Fingscheidt and cinematographer Yunus Roy Imer capture Rona’s relapse and drunken flashbacks through a shaky camera with a blurred lens, with distorted images and sounds that recall most addiction dramas. The script, penned by Fingscheidt and the book’s author, Amy Liptrot, also makes fairly clunky observations related to Rona’s mother (Saskia Reeves, Slow Horses) and her newfound love of God and her father’s mood swings and their possible effects on Rona’s addiction. While these ideas are simply introduced and not explored with much depth, Ronan tackles the scenes with grace, painfully exposing the difficulty of having a parent with a mental illness. Despite some of these clichés, The Outrun never takes pleasure in Rona’s pain or delights in her stumbles and instead reveals her as a force of nature. She’s someone who is, like the Orkney Isles, flawed but beautiful, grounded yet untethered.

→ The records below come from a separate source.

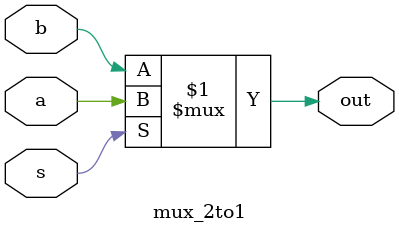
<source format=v>
`timescale 1ns / 1ps


module mux_2to1(
    input s,
    input a,
    input b,
    output out
    );
    
    assign out = (s) ? a : b;
endmodule

</source>
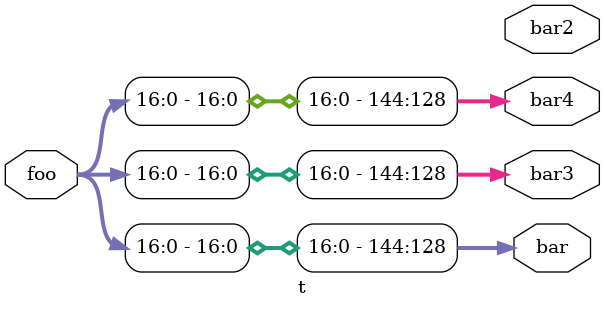
<source format=v>

module t
  (
   input  wire [ 31:0] foo,
   output reg  [144:0] bar,
   output reg  [144:0] bar2,
   output reg  [144:0] bar3,
   output reg  [144:0] bar4
   );
   // verilator lint_off SELRANGE
   assign bar[159:128] = foo;
   assign bar2[159] = foo[1];
   assign bar3[159 -: 32] = foo;
   assign bar4[128 +: 32] = foo;
endmodule

</source>
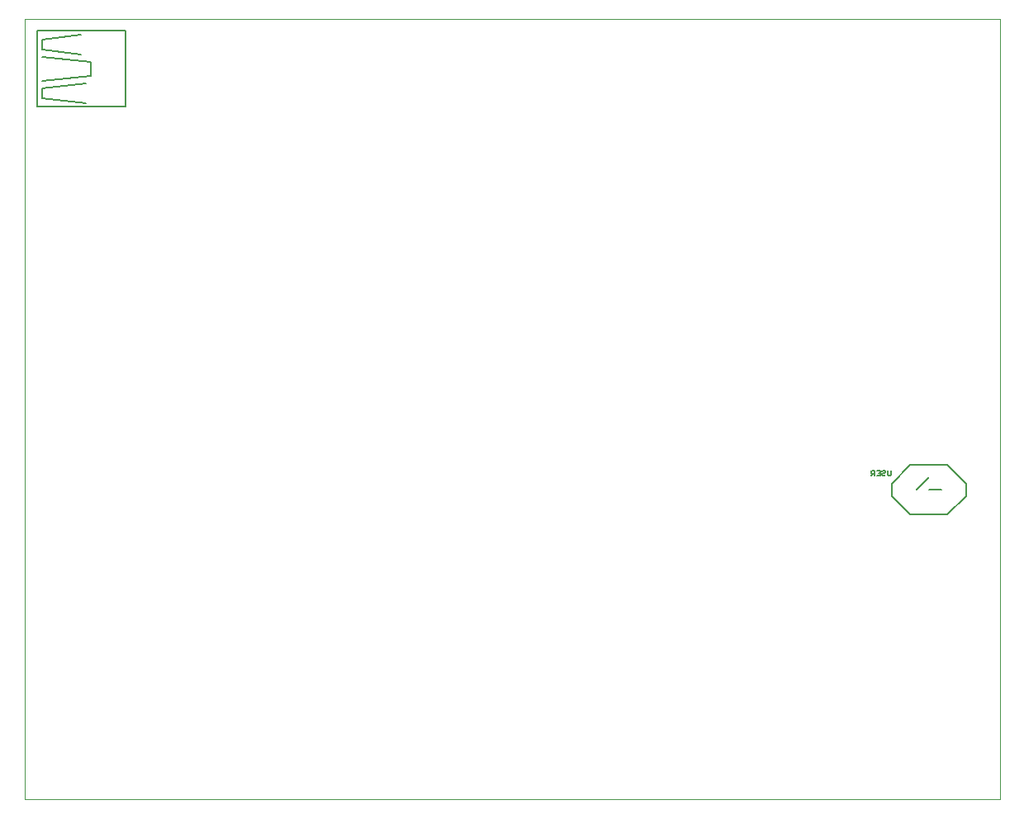
<source format=gbo>
G75*
%MOIN*%
%OFA0B0*%
%FSLAX25Y25*%
%IPPOS*%
%LPD*%
%AMOC8*
5,1,8,0,0,1.08239X$1,22.5*
%
%ADD10C,0.00000*%
%ADD11C,0.00500*%
%ADD12C,0.00800*%
D10*
X0001800Y0027394D02*
X0001800Y0342355D01*
X0395501Y0342355D01*
X0395501Y0027394D01*
X0001800Y0027394D01*
D11*
X0007036Y0307040D02*
X0042469Y0307040D01*
X0042469Y0337749D01*
X0007036Y0337749D01*
X0007036Y0307040D01*
X0009005Y0310583D02*
X0009005Y0314520D01*
X0026721Y0316489D01*
X0028690Y0319441D02*
X0009005Y0317473D01*
X0009005Y0310583D02*
X0026721Y0308615D01*
X0028690Y0319441D02*
X0028690Y0325347D01*
X0009005Y0327315D01*
X0009005Y0330268D02*
X0024753Y0328300D01*
X0024753Y0336174D02*
X0009005Y0334205D01*
X0009005Y0330268D01*
X0343653Y0159729D02*
X0343653Y0159095D01*
X0343970Y0158778D01*
X0344920Y0158778D01*
X0344286Y0158778D02*
X0343653Y0158144D01*
X0344920Y0158144D02*
X0344920Y0160046D01*
X0343970Y0160046D01*
X0343653Y0159729D01*
X0345862Y0160046D02*
X0347130Y0160046D01*
X0347130Y0158144D01*
X0345862Y0158144D01*
X0346496Y0159095D02*
X0347130Y0159095D01*
X0348072Y0158778D02*
X0348072Y0158461D01*
X0348389Y0158144D01*
X0349023Y0158144D01*
X0349340Y0158461D01*
X0349023Y0159095D02*
X0348389Y0159095D01*
X0348072Y0158778D01*
X0348072Y0159729D02*
X0348389Y0160046D01*
X0349023Y0160046D01*
X0349340Y0159729D01*
X0349340Y0159412D01*
X0349023Y0159095D01*
X0350282Y0158461D02*
X0350282Y0160046D01*
X0351550Y0160046D02*
X0351550Y0158461D01*
X0351233Y0158144D01*
X0350599Y0158144D01*
X0350282Y0158461D01*
X0361800Y0152394D02*
X0366800Y0157394D01*
X0366800Y0152394D02*
X0371800Y0152394D01*
D12*
X0374300Y0142394D02*
X0381800Y0149894D01*
X0381800Y0154894D01*
X0374300Y0162394D01*
X0359300Y0162394D01*
X0351800Y0154894D01*
X0351800Y0149894D01*
X0359300Y0142394D01*
X0374300Y0142394D01*
M02*

</source>
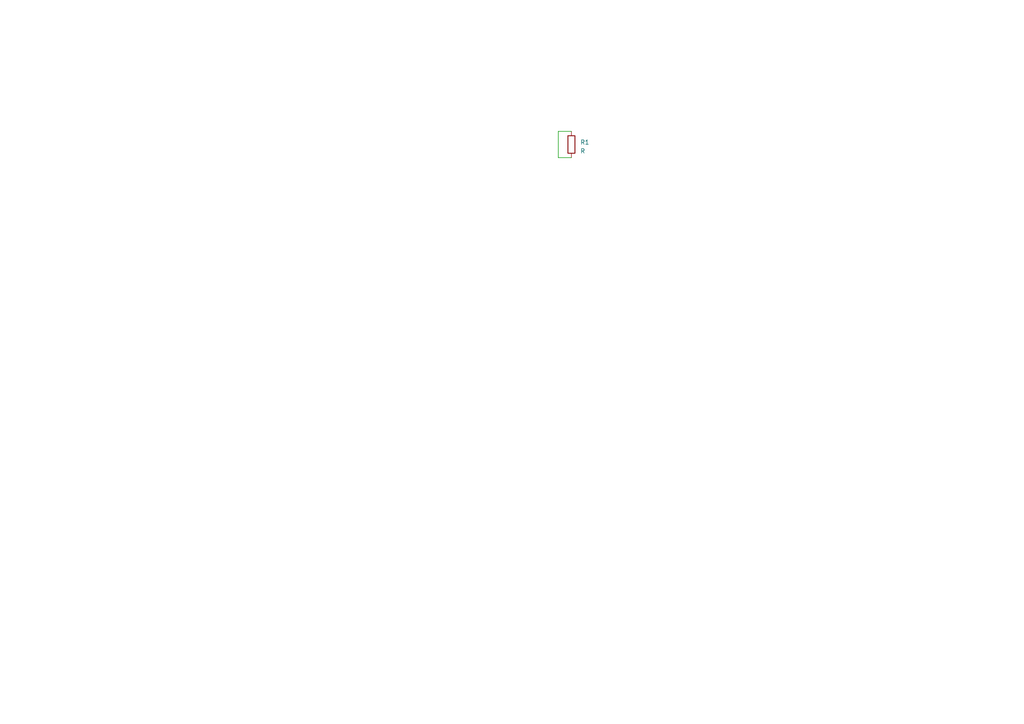
<source format=kicad_sch>
(kicad_sch
	(version 20231120)
	(generator "eeschema")
	(generator_version "8.0")
	(uuid "6f532429-0896-42e9-8f7d-55f1e3ab1171")
	(paper "A4")
	
	(wire
		(pts
			(xy 161.925 38.1) (xy 161.925 45.72)
		)
		(stroke
			(width 0)
			(type default)
		)
		(uuid "511cb90c-9c72-4b77-aff9-f6affb9d333a")
	)
	(wire
		(pts
			(xy 165.735 38.1) (xy 161.925 38.1)
		)
		(stroke
			(width 0)
			(type default)
		)
		(uuid "659e802d-922c-460c-9d90-71ca26b9b1b0")
	)
	(wire
		(pts
			(xy 161.925 45.72) (xy 165.735 45.72)
		)
		(stroke
			(width 0)
			(type default)
		)
		(uuid "b365109d-87cc-4f98-affd-eaffb73c3dba")
	)
	(symbol
		(lib_id "Device:R")
		(at 165.735 41.91 0)
		(unit 1)
		(exclude_from_sim no)
		(in_bom yes)
		(on_board yes)
		(dnp no)
		(fields_autoplaced yes)
		(uuid "08cbd42b-5f2a-4de7-b48e-3bd4b6c520d0")
		(property "Reference" "R1"
			(at 168.275 41.275 0)
			(effects
				(font
					(size 1.27 1.27)
				)
				(justify left)
			)
		)
		(property "Value" "R"
			(at 168.275 43.815 0)
			(effects
				(font
					(size 1.27 1.27)
				)
				(justify left)
			)
		)
		(property "Footprint" ""
			(at 163.957 41.91 90)
			(effects
				(font
					(size 1.27 1.27)
				)
				(hide yes)
			)
		)
		(property "Datasheet" "~"
			(at 165.735 41.91 0)
			(effects
				(font
					(size 1.27 1.27)
				)
				(hide yes)
			)
		)
		(property "Description" ""
			(at 165.735 41.91 0)
			(effects
				(font
					(size 1.27 1.27)
				)
				(hide yes)
			)
		)
		(pin "1"
			(uuid "42622943-c02d-4a96-9a8b-08cf61caa6e6")
		)
		(pin "2"
			(uuid "5a1dcc55-9ffd-4afd-aeaa-50f889f94480")
		)
		(instances
			(project "off-grid"
				(path "/6f532429-0896-42e9-8f7d-55f1e3ab1171"
					(reference "R1")
					(unit 1)
				)
			)
		)
	)
	(sheet_instances
		(path "/"
			(page "1")
		)
	)
)
</source>
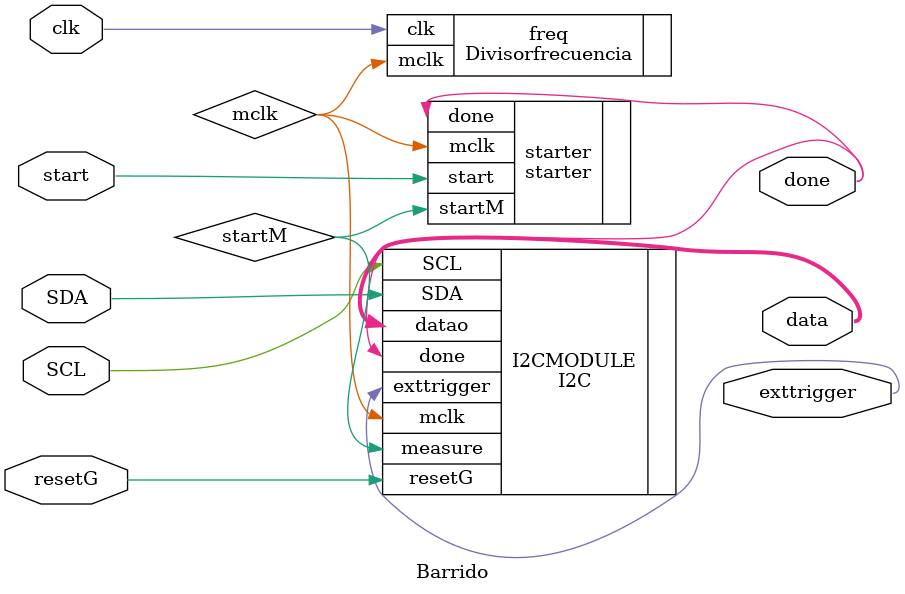
<source format=v>
`timescale 1ns / 1ps
module Barrido(
    input start,
    output [15:0] data,
    output done,
    input resetG,
    input clk,
    inout SDA,
    inout SCL,
    output exttrigger
);

wire mclk;
wire startM;
	

I2C I2CMODULE(
.measure(startM), 
.mclk(mclk), 
.SDA(SDA), 
.SCL(SCL),
.done(done), 
.datao(data), 
.exttrigger(exttrigger), 
.resetG(resetG));

Divisorfrecuencia freq(
.clk(clk), 
.mclk(mclk)
);

starter starter(
.mclk(mclk), 
.startM(startM), 
.done(done), 
.start(start)
);

//interfaz interfaz(.measure(start), .measureP(startM), .clk(mclk));


endmodule

</source>
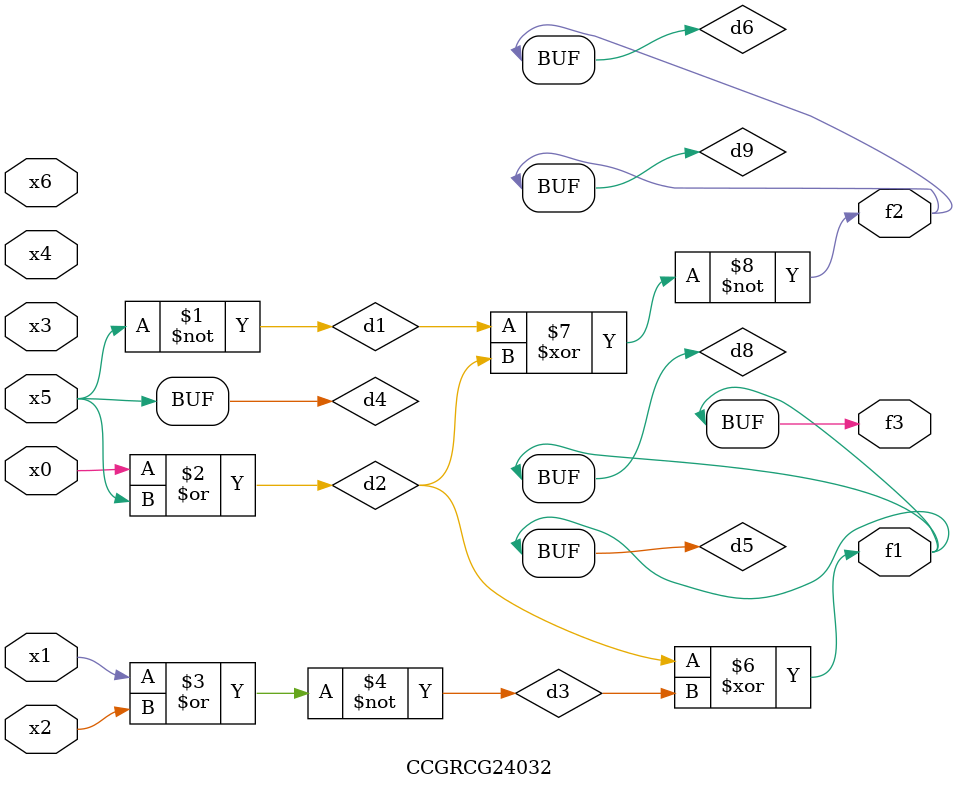
<source format=v>
module CCGRCG24032(
	input x0, x1, x2, x3, x4, x5, x6,
	output f1, f2, f3
);

	wire d1, d2, d3, d4, d5, d6, d7, d8, d9;

	nand (d1, x5);
	or (d2, x0, x5);
	nor (d3, x1, x2);
	xnor (d4, d1);
	xor (d5, d2, d3);
	xnor (d6, d1, d2);
	not (d7, x4);
	buf (d8, d5);
	xor (d9, d6);
	assign f1 = d8;
	assign f2 = d9;
	assign f3 = d8;
endmodule

</source>
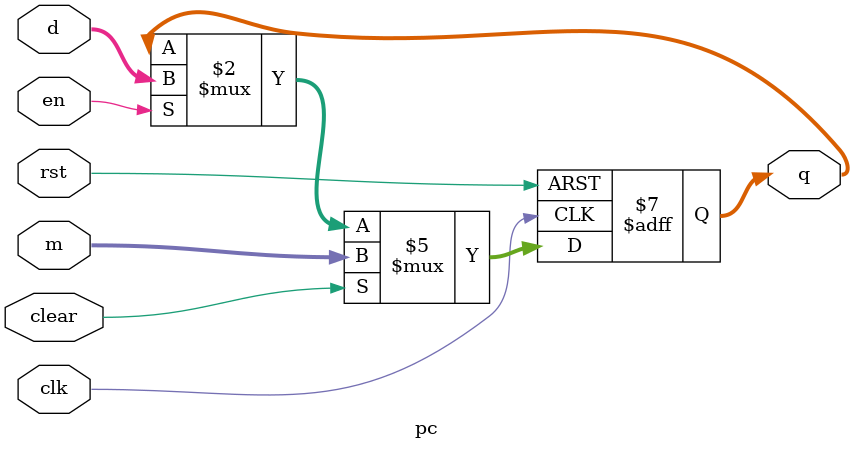
<source format=v>
`timescale 1ns / 1ps


module pc #(parameter WIDTH = 8)(
	input wire clk,rst,en,clear,
	input wire[WIDTH-1:0] d,
	input wire[WIDTH-1:0] m,
	output reg[WIDTH-1:0] q
    );
	always @(posedge clk,posedge rst) begin
		if(rst) begin
			q <= 32'hbfc00000;
		end else if(clear)begin
		  q <= m;
		end 
		else if(en) begin
			/* code */
			q <= d;
		end
	end
endmodule
</source>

During one of Rona’s meetings in rehab, it’s her turn to share how she’s feeling with the rest of the group. She doesn’t share a significant life story–Fingscheidt has done that throughout the film already. Instead, she simply says, “I miss it. I miss how good it made me feel.” Throughout The Outrun, Fingscheidt and Ronan depict just how good Rona thinks alcohol makes her feel before displaying her transcendent connection to nature. It isn’t just an academic interest for Rona but something that evolves into a mystical element that’s teased through the film’s mythological animated interludes. As she dances in her tiny cottage or echoes the noises from seals in the sea, Fingscheidt captures Rona’s healing homecoming as the character’s own evolution. Within her solitude on the majestic, remote Isles, she’s finally found something that truly makes her feel good.
Grade: B
This review is from the 2024 Telluride Film Festival. Sony Pictures Classics will release The Outrun theatrically in the U.S. on October 4.